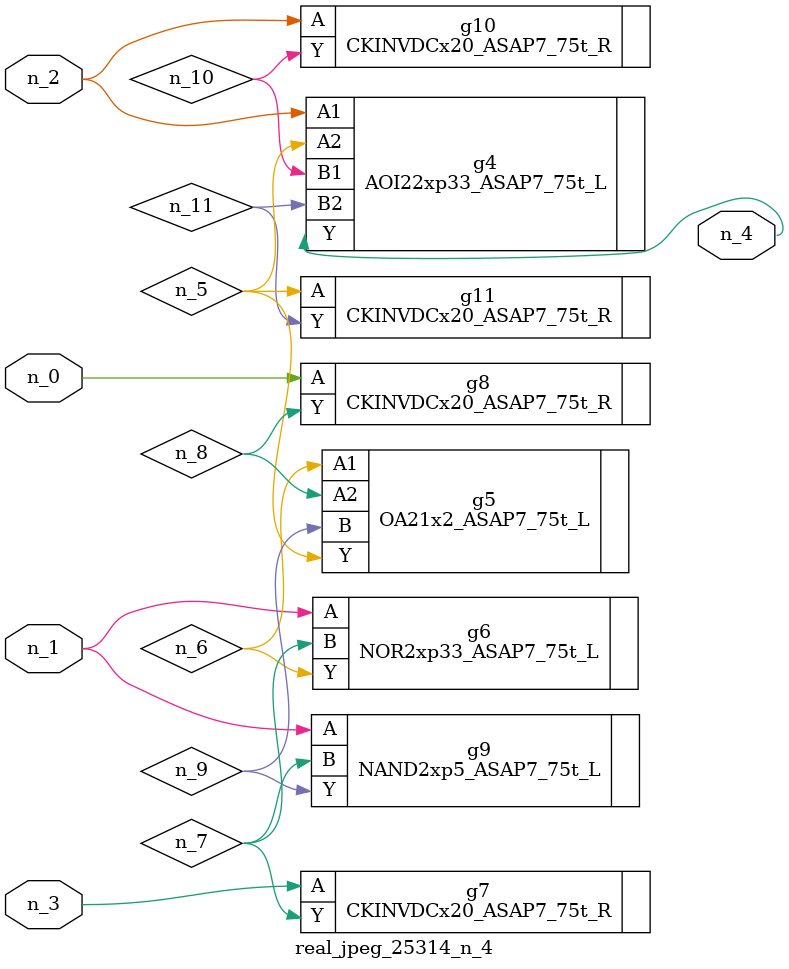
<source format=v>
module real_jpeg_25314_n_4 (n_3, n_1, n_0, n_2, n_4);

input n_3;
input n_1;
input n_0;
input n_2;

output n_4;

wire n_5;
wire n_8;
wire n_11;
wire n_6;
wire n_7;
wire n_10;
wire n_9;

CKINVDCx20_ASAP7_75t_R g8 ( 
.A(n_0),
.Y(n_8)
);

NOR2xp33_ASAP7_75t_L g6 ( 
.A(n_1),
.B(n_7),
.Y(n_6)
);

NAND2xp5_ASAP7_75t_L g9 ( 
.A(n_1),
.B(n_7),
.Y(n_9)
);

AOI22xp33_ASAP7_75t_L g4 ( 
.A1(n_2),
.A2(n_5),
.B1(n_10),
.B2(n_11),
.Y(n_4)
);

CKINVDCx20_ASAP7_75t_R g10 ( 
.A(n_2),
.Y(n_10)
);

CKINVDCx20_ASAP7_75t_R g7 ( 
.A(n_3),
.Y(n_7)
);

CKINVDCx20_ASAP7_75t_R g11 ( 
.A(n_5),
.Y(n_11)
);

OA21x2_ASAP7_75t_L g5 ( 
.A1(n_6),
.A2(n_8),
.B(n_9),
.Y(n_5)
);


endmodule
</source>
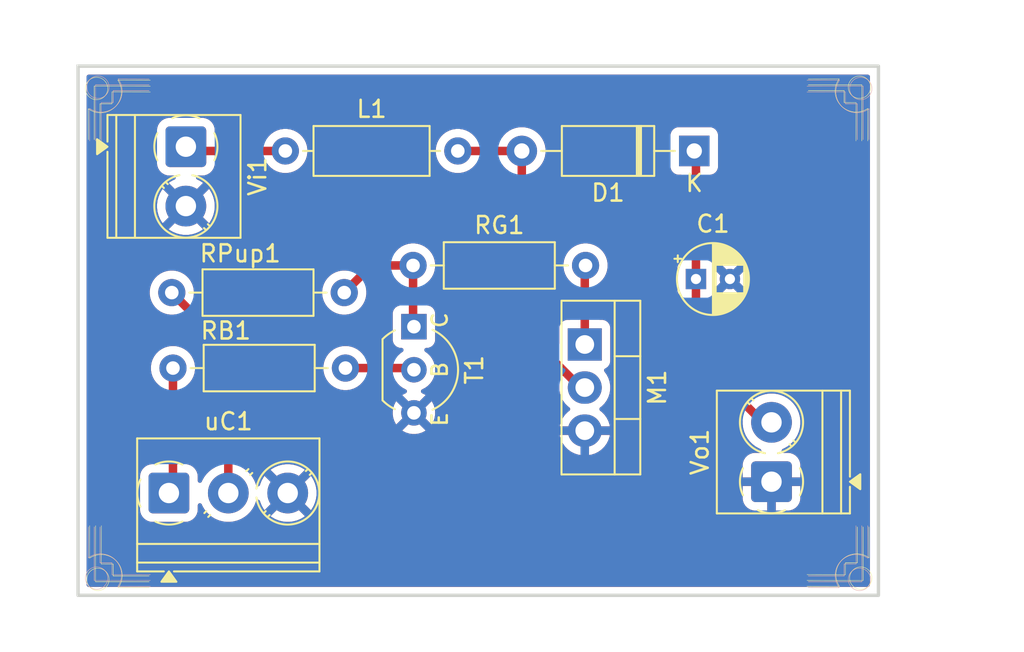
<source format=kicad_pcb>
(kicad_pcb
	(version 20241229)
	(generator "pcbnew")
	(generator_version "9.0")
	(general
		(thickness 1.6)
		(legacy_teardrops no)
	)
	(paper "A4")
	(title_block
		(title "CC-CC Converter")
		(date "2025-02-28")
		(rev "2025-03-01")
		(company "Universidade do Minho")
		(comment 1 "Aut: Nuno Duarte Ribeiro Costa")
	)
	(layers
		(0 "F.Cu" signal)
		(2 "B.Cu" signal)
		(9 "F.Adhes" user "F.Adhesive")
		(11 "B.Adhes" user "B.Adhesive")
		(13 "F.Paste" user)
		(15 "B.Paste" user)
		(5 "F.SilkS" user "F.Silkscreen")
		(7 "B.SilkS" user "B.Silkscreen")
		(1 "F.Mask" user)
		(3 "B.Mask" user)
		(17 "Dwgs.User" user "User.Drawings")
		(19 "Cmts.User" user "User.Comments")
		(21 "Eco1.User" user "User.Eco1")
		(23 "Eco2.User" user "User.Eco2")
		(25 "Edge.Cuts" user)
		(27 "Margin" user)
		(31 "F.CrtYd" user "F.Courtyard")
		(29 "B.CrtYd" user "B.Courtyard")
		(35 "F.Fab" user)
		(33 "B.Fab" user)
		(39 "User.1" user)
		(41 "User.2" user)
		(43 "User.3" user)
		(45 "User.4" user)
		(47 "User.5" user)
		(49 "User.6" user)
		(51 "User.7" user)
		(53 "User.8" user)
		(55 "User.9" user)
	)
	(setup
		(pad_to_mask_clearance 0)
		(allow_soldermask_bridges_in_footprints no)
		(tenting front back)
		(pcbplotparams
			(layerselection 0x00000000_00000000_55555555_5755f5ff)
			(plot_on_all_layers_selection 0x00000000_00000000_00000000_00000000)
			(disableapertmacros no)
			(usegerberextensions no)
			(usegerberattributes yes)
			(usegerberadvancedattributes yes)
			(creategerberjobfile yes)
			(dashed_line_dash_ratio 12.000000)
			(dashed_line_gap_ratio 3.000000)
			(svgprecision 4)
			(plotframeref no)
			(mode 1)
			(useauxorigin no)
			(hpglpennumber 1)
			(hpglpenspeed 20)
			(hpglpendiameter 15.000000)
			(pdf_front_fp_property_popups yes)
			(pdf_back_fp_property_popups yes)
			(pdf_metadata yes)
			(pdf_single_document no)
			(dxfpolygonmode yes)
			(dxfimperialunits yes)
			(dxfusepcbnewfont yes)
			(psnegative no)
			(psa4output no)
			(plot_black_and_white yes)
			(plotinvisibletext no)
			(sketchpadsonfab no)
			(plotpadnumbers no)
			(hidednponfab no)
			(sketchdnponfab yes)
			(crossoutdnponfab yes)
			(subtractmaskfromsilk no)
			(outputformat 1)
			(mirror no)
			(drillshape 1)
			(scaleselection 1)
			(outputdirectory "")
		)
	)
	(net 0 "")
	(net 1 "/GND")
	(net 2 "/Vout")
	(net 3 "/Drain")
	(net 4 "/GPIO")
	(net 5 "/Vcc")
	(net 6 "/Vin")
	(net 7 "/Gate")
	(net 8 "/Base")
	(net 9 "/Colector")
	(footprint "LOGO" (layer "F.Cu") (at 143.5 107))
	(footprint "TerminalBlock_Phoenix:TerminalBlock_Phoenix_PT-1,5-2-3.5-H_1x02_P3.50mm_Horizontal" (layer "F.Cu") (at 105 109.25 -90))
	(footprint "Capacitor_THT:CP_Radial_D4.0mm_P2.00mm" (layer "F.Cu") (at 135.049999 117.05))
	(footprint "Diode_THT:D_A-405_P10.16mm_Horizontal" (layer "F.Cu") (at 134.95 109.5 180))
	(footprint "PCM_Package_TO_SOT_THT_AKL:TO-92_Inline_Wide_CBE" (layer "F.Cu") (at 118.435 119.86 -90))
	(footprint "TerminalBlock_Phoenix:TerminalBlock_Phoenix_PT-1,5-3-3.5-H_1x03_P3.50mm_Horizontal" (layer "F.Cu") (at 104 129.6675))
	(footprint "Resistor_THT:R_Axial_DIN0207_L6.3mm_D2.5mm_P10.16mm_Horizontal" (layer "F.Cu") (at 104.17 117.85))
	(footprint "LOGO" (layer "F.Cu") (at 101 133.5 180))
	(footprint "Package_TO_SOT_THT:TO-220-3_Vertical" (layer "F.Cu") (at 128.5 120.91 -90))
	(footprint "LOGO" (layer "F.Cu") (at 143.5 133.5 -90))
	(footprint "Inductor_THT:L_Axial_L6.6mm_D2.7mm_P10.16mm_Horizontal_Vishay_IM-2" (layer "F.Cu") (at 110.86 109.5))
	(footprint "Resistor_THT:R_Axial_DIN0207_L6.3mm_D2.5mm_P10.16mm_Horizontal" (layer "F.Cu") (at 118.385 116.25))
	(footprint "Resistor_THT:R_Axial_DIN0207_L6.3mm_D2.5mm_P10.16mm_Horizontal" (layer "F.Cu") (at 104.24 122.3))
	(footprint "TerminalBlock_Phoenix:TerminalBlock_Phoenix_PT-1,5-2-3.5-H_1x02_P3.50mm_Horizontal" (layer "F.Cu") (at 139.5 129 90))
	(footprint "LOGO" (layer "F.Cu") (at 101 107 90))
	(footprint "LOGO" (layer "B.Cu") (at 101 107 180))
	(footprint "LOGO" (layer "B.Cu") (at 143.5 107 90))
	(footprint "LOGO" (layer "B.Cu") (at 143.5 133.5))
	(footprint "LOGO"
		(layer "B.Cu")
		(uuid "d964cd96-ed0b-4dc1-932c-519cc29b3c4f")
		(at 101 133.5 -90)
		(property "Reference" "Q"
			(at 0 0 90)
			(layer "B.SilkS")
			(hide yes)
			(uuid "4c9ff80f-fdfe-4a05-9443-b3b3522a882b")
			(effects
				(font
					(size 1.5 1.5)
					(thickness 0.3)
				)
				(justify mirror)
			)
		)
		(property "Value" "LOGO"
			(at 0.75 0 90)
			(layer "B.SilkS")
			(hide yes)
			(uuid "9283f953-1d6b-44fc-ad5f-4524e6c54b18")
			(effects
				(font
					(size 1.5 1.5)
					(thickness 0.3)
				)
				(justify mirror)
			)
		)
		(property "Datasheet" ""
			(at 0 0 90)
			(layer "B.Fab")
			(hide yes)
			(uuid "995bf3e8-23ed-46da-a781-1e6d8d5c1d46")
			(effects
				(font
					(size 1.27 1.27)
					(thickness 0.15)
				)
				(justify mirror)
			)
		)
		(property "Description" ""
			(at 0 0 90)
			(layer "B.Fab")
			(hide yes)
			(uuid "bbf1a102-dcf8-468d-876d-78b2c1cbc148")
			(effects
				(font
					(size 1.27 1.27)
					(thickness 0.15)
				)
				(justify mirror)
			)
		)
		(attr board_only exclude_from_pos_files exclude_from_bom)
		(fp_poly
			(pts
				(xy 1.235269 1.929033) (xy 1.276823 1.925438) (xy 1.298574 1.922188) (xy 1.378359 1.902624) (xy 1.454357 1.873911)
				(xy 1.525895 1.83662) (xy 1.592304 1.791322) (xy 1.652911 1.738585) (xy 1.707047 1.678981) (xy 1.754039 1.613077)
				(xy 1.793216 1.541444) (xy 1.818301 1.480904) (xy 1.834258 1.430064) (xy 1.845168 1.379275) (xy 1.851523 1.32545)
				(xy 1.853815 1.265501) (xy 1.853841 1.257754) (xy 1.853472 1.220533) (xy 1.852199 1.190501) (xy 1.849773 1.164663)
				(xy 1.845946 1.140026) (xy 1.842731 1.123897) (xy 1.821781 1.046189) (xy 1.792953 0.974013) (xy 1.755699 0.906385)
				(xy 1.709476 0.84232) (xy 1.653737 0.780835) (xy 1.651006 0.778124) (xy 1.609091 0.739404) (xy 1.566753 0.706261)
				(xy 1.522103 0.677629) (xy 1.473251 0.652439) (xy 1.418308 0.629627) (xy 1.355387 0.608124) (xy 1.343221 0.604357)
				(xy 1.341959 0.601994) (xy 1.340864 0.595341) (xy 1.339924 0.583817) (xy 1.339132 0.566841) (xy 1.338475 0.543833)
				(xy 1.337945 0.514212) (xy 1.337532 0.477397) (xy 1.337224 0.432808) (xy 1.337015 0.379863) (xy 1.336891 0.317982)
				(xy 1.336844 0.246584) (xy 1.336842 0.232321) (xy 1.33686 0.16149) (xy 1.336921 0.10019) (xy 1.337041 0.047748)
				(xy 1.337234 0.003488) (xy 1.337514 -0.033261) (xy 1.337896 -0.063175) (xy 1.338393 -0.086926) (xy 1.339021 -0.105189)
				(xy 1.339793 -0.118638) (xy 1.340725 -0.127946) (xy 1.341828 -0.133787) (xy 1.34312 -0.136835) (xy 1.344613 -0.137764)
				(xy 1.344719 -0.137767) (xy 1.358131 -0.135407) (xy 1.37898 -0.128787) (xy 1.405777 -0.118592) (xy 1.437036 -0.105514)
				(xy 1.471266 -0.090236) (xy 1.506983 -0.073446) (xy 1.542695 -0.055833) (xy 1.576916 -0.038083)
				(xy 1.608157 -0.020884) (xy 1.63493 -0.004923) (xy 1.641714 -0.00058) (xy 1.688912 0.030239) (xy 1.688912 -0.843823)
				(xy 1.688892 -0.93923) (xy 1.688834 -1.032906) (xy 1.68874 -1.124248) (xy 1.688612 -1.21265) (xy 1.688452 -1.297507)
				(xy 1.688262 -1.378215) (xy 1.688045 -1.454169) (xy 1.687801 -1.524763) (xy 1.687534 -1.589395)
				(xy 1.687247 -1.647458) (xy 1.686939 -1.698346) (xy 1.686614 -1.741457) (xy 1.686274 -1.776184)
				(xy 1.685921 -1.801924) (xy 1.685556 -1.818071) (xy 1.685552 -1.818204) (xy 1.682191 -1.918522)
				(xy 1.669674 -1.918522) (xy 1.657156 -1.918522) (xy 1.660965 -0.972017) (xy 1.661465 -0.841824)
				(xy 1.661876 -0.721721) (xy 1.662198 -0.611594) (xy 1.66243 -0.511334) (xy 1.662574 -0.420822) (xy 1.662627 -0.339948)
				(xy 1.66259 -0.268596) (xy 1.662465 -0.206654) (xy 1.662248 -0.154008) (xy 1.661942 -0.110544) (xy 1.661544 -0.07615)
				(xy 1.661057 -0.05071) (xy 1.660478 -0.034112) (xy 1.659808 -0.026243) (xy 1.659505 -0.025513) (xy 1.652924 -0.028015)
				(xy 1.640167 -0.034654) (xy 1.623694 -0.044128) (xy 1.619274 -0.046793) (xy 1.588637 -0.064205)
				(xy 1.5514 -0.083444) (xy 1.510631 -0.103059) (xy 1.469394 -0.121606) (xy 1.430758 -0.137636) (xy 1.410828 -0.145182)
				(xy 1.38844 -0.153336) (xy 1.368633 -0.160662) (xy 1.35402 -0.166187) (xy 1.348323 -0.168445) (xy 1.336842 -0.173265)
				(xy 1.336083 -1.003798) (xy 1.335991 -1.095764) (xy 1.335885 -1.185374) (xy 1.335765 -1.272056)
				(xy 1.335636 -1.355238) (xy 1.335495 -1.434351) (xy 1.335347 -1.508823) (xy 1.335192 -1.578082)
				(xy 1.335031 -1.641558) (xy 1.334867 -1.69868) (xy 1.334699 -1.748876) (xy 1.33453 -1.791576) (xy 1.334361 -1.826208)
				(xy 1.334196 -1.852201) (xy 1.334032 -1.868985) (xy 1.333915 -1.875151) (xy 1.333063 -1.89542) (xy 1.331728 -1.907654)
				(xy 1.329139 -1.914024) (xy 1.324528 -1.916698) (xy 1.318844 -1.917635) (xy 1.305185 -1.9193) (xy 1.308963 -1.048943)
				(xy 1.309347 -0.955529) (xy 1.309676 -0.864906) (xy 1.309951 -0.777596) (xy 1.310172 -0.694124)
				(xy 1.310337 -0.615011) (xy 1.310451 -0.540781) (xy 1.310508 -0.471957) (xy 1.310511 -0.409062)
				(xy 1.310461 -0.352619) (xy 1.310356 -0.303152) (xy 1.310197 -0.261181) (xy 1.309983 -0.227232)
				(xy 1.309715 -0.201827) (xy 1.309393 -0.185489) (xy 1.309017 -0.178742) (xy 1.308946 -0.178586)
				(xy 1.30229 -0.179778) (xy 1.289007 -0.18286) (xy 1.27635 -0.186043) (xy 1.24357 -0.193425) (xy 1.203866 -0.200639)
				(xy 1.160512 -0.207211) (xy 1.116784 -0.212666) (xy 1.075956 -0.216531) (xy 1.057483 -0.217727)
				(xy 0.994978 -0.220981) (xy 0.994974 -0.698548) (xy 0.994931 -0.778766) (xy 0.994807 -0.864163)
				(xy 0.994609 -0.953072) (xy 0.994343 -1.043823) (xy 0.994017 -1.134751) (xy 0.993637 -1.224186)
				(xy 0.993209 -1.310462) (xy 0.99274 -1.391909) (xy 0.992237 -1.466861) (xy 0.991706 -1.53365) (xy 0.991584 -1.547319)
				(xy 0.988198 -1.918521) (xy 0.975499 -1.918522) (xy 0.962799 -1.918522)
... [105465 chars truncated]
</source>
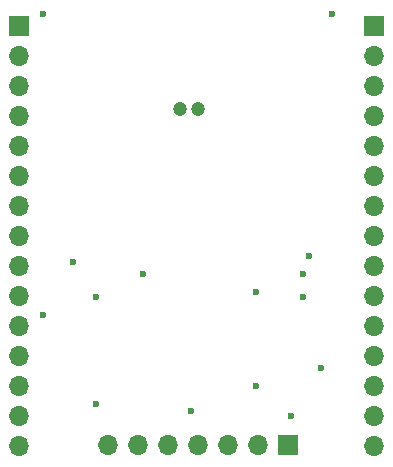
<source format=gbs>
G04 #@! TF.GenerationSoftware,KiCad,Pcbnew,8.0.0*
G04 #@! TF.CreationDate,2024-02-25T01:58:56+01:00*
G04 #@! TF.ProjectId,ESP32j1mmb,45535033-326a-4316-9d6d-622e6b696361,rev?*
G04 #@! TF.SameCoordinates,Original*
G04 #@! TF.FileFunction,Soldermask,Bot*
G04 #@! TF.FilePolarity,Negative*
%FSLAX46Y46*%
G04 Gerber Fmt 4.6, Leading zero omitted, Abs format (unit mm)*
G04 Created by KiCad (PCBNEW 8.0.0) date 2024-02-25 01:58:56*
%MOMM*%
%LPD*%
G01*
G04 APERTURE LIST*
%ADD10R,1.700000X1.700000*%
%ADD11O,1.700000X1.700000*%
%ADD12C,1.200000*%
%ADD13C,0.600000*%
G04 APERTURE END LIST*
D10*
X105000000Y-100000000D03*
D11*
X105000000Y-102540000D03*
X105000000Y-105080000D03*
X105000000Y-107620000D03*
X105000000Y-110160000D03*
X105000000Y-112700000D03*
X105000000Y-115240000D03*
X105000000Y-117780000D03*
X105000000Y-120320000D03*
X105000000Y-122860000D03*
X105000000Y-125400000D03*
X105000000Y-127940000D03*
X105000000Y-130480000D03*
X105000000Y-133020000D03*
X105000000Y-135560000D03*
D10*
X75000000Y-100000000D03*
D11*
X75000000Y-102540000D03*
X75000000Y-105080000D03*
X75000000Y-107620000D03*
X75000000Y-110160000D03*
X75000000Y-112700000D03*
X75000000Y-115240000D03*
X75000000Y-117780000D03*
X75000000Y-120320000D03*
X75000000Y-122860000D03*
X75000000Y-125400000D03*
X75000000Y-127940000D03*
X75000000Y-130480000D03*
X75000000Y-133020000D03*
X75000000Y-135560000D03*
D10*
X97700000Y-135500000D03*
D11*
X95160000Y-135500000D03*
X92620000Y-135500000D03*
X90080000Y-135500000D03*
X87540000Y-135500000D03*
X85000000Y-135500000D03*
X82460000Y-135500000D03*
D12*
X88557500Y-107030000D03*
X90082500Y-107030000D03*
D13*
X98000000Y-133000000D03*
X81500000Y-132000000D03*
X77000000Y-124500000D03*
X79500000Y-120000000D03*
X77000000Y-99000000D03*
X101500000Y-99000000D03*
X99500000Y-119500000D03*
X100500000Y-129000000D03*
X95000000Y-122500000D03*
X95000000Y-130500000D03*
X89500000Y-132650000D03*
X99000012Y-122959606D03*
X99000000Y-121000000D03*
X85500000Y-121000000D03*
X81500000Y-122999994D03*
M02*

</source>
++++++++++++++++++++
EXERCISE DIRECTIONS -
Copy all lines from the material above that hold the word "LIST".

ANSWER SECTION -
G04 APERTURE LIST*
G04 APERTURE END LIST*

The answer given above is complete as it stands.